Le régime algérien excelle toujours dans l’art de l’opacité et de la langue de bois, près de deux ans après le début du mouvement de contestation, les manifestations ont cessé mais les condamnations continuent de pleuvoir sur les militants, journalistes et défenseurs des droits humains.
La stratégie d’étouffement du Hirak, le mouvement de contestation politique et sociale, se durcit en Algérie, affirme le journal français Le Monde. Après les mesures d’élargissement de détenus du Hirak, via une grâce ou une mise en liberté provisoire, décidées en février puis en juillet, « les emprisonnements ont repris de plus belle ». Le site Algerian Detainees, qui fournit des informations sur les détenus d’opinions du Hirak, recensait 66 prisonniers en avril ; ils sont aujourd’hui 223, écrit le journal.
Et pour cela tous les motifs sont bons : allant de la diffusion d’informations susceptibles de provoquer la ségrégation et la haine dans la société, à la diffusion volontaire de fausses informations susceptibles d’attenter à l’ordre public, ou encore l’usage de divers moyens pour porter atteinte à la sûreté et l’unité nationale.
Mais, dans l’arsenal utilisé, l’accusation de terrorisme est venue s’ajouter aux charges habituelles d’atteinte à l’unité nationale et d’appel à attroupements non armés, relève Le Monde.
Ainsi, le 12 septembre, le journaliste et défenseur des droits humains Hassan Bouras a été placé sous mandat de dépôt pour « apologie du terrorisme ». Arrêté le même jour à Alger, Mohamed Mouloudj, journaliste à Liberté, a été placé en détention préventive pour des liens présumés avec le Mouvement pour l’autodétermination de la Kabylie (MAK), classé comme organisation terroriste par les autorités algériennes.
Le 17 septembre, rappelle Le Monde, trois militants des droits humains bien connus à Oran – le syndicaliste universitaire Kaddour Chouicha, la journaliste Jamila Loukil et son confrère Saïd Boudour – ont vu leur affaire transférée vers la division antiterroriste du tribunal de Sidi M’hamed, à Alger. « Un signal particulièrement inquiétant : en cas de verdict de culpabilité, les peines peuvent aller jusqu’à vingt ans de prison », souligne le journal.
Selon le Monde, ce durcissement a été consacré au plan juridique en juin par une ordonnance qui élargit de manière considérable la définition du terrorisme.
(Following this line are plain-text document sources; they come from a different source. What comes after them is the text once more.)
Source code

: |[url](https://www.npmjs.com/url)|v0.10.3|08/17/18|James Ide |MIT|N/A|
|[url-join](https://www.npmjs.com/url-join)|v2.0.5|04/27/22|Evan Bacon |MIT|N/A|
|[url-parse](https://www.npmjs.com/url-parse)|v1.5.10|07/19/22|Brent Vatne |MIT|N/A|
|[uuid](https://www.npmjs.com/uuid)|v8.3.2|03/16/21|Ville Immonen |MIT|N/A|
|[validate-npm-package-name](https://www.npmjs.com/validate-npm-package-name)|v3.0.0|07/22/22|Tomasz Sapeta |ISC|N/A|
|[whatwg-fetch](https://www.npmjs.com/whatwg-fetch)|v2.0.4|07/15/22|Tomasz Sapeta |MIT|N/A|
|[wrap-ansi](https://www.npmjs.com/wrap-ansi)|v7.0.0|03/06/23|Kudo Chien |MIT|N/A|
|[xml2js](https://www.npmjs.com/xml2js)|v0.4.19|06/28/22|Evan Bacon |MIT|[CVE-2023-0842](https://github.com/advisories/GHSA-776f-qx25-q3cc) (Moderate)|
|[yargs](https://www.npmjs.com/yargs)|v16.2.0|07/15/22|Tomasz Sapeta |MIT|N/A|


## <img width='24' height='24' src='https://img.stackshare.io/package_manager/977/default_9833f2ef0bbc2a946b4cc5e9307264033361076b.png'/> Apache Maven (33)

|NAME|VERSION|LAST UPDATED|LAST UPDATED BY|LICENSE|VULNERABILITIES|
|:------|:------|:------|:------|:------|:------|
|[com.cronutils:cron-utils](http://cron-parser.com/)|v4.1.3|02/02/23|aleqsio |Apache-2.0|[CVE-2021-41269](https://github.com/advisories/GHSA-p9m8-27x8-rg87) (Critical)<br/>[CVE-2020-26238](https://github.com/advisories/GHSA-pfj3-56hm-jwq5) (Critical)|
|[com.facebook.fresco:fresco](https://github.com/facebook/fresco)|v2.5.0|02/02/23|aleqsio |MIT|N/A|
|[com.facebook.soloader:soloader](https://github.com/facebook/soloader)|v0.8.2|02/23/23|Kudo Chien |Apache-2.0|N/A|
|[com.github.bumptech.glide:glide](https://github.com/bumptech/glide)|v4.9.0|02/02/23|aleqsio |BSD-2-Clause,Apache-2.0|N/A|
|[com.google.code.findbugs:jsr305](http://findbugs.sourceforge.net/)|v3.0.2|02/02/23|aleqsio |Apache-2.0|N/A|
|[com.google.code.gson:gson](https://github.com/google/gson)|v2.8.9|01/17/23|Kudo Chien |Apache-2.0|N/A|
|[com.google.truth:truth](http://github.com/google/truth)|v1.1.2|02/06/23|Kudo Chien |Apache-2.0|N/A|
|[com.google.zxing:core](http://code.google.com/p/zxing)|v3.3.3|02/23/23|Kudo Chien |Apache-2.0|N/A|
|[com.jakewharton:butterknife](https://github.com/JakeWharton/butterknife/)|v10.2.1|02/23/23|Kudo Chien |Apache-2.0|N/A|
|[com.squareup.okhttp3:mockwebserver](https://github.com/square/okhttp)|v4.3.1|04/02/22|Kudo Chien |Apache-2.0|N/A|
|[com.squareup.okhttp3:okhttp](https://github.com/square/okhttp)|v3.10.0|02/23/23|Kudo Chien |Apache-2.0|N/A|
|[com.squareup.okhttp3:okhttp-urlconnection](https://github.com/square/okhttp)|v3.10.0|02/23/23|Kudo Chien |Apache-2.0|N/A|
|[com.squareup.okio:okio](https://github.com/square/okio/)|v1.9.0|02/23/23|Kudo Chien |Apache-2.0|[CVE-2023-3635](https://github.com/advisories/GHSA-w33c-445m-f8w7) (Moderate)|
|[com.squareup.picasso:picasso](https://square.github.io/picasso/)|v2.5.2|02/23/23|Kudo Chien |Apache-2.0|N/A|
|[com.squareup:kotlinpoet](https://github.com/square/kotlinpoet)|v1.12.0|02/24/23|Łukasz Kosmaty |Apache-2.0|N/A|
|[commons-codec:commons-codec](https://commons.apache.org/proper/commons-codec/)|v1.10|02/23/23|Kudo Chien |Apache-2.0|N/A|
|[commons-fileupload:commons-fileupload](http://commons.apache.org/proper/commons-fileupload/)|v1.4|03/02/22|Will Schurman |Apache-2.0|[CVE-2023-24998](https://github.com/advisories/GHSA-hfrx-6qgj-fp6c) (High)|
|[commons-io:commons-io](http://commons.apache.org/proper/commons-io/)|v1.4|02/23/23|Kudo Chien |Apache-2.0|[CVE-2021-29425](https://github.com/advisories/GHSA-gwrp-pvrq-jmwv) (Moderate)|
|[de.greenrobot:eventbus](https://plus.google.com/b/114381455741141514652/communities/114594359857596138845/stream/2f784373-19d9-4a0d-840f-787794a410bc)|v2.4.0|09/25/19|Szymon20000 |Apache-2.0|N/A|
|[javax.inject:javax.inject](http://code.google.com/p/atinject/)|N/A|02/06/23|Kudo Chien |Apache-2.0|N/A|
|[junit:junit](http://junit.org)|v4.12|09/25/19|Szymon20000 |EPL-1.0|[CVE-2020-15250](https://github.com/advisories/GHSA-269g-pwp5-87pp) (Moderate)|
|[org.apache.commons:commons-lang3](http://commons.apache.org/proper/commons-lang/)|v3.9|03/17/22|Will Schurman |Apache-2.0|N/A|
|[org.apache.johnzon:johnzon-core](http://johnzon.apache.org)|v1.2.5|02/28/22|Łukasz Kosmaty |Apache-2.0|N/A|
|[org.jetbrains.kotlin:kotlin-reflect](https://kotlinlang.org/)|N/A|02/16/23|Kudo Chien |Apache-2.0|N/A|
L’article 87 bis du Code pénal algérien qualifie désormais de terrorisme le fait d’œuvrer ou d’inciter « à accéder au pouvoir ou à changer le système de gouvernance par des moyens non constitutionnels ».
« L’objectif du régime est d’étouffer toute velléité d’un retour du Hirak dans les rues, mais aussi sur les réseaux sociaux », affirme Le Monde, soulignant que les publications contestataires, critiques ou railleuses sur Facebook peuvent entraîner des poursuites et des emprisonnements.
D’ailleurs, poursuit le journal, Amnesty International a affirmé, dans un communiqué, fin septembre, que « les autorités algériennes durcissent leur méthodes visant à réduire au silence la dissidence pacifique en s’appuyant sur des accusations liées au terrorisme ».
Selon l’Organisation de défense des Droits humains, « ce n’est qu’un écran de fumée pour dissimuler la répression sévère exercée contre le militantisme », conclut le journal.